The staggering figure was revealed in the Naval Service’s annual report issued yesterday, which also noted that 39 bodies were recovered by the three ships deployed to the area in response to the exodus from Syria.
The men and women of the Naval Service, on behalf of the Defence Forces, received the People of the Year Award for the mission in the Mediterranean in 2015.
As part of its work, the Navel Service detained 10 fishing vessels this year for suspected infringements in Ireland’s exclusive economic zone which extends to 200 miles off the coast.
The alleged offences, under EU regulations, ranged from electronic reporting infringements such as the under-recording of a catch to having incorrect equipment on board.
Irish Naval patrol boats and the Air Corps inspected 1,078 vessels, including 586 foreign-registered trawlers. They included vessels from Belgium, Denmark, Faroe Islands, France, Germany, Lithuania, Netherlands, Norway, Russia, Spain, and the UK.

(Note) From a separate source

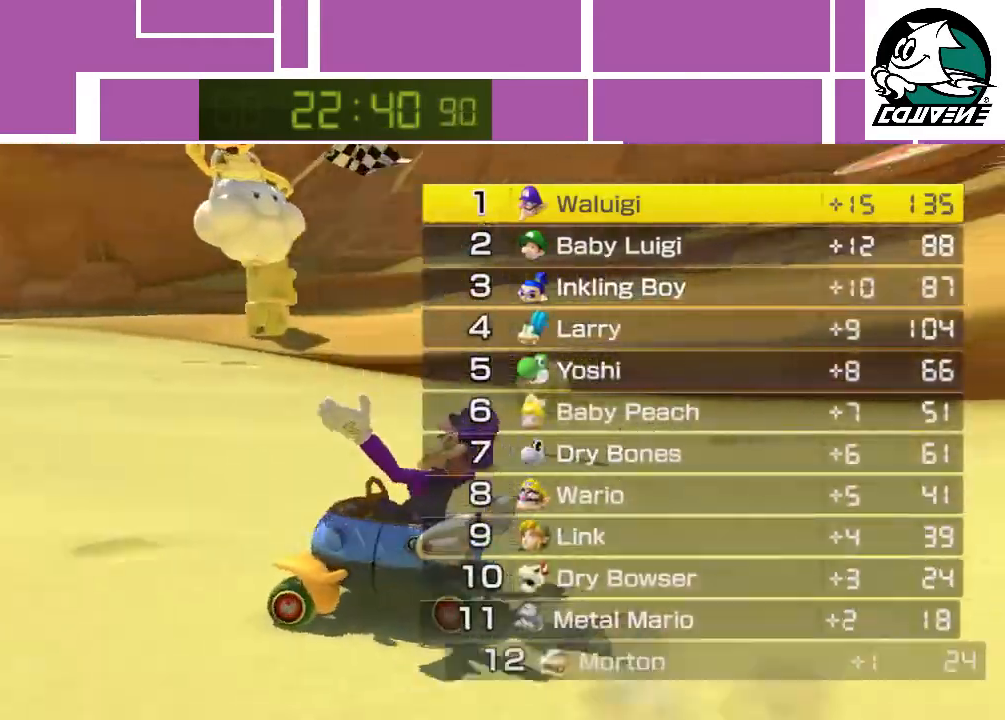
{"buttons": [], "left_stick": "center", "events": [[33, "A", "up"], [100, "A", "down"], [150, "A", "up"], [183, "A", "down"], [250, "A", "up"], [300, "A", "down"], [333, "A", "up"], [400, "A", "down"], [467, "A", "up"]]}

All vessels operating within the 200-mile fisheries zone are continuously monitored electronically, and their declared catches are reviewed and assessed by the Sea Fisheries Protection Authority (SFPA).
SFPA, the state agency responsible for enforcement of EU and national sea fisheries and food safety legislation, separately confirmed a total of 2,745 inspections had been conducted up to Monday of last week.
Officers of the SFPA carried out a total of 1,476 inspections in 2015.
The Irish seafood industry encompasses more than 2,115 Irish registered fishing vessels and 170 processing companies.
Inspections, however, are undertaken using risk analysis system guidelines to identify fishing activity and fishing vessels that are considered high risk and require focused inspections.
Monitoring and inspections on landing are conducted solely by the SFPA.
During 2015, a total of 1,476 inspections were undertaken by sea-fisheries protection officers.
In addition to inspections on landing and at sea, the SFPA carried out more than 146 inshore inspections as part of seasonal inshore patrols across the south, west, and north-west coasts from May to October.
It was supported by the Naval Service and Air Corps, as well as Inland Fisheries Ireland.
The patrols are part of a range of conservation measures introduced by the SFPA to help protect the long-term sustainability of Ireland’s valuable crab, lobster, and whelk fisheries.
The authority, meanwhile, said it had also worked closely throughout the year with the European Fisheries Control Agency and the regulatory authorities of other relevant member states in developing the annual joint deployment plan (JDP) for the important pelagic and cod fisheries.
The JDP co-ordinates the pooled national resources across member states’ waters to ensure the efficient monitoring, control and surveillance of vessels engaged in the fishery.
This year, a number of joint operations were carried out in both UK and Irish waters.
The SFPA said it was also involved in common control programme inspections in relation to the hake fishery with Spain, France, and the United Kingdom.